## [WHAT YOU WILL DO]
One figure is the whole answer: the number of lines below that contain the word "Alvaro".

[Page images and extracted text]
• • • • •

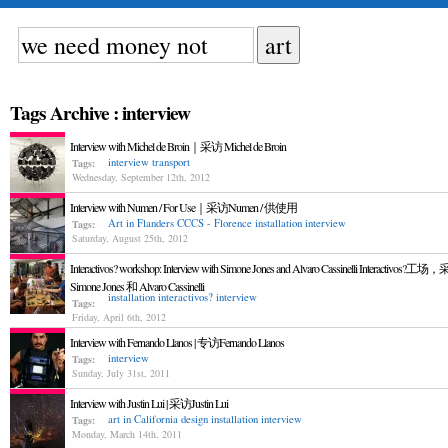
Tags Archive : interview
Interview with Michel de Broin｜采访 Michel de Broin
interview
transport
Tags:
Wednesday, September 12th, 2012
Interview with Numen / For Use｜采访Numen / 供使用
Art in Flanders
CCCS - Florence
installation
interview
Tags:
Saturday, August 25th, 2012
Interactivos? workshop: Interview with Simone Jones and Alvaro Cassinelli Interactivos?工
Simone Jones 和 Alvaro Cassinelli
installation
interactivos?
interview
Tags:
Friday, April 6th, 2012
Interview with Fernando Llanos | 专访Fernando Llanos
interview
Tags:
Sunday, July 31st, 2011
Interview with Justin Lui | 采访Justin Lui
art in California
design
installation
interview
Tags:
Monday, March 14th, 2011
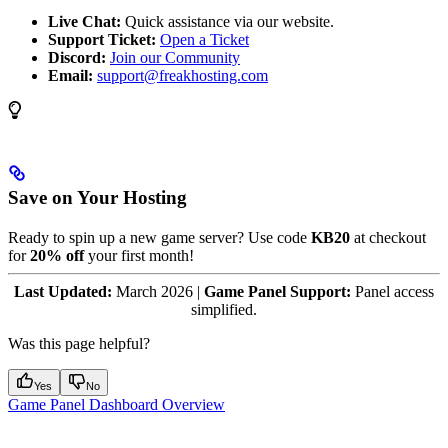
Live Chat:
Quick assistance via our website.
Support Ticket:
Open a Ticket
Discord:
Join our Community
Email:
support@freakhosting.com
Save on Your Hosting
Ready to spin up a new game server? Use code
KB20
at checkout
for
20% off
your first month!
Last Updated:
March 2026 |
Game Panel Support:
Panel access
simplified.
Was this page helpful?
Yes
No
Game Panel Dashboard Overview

• • • • •

## [OUTPUT OF THE TASK]
2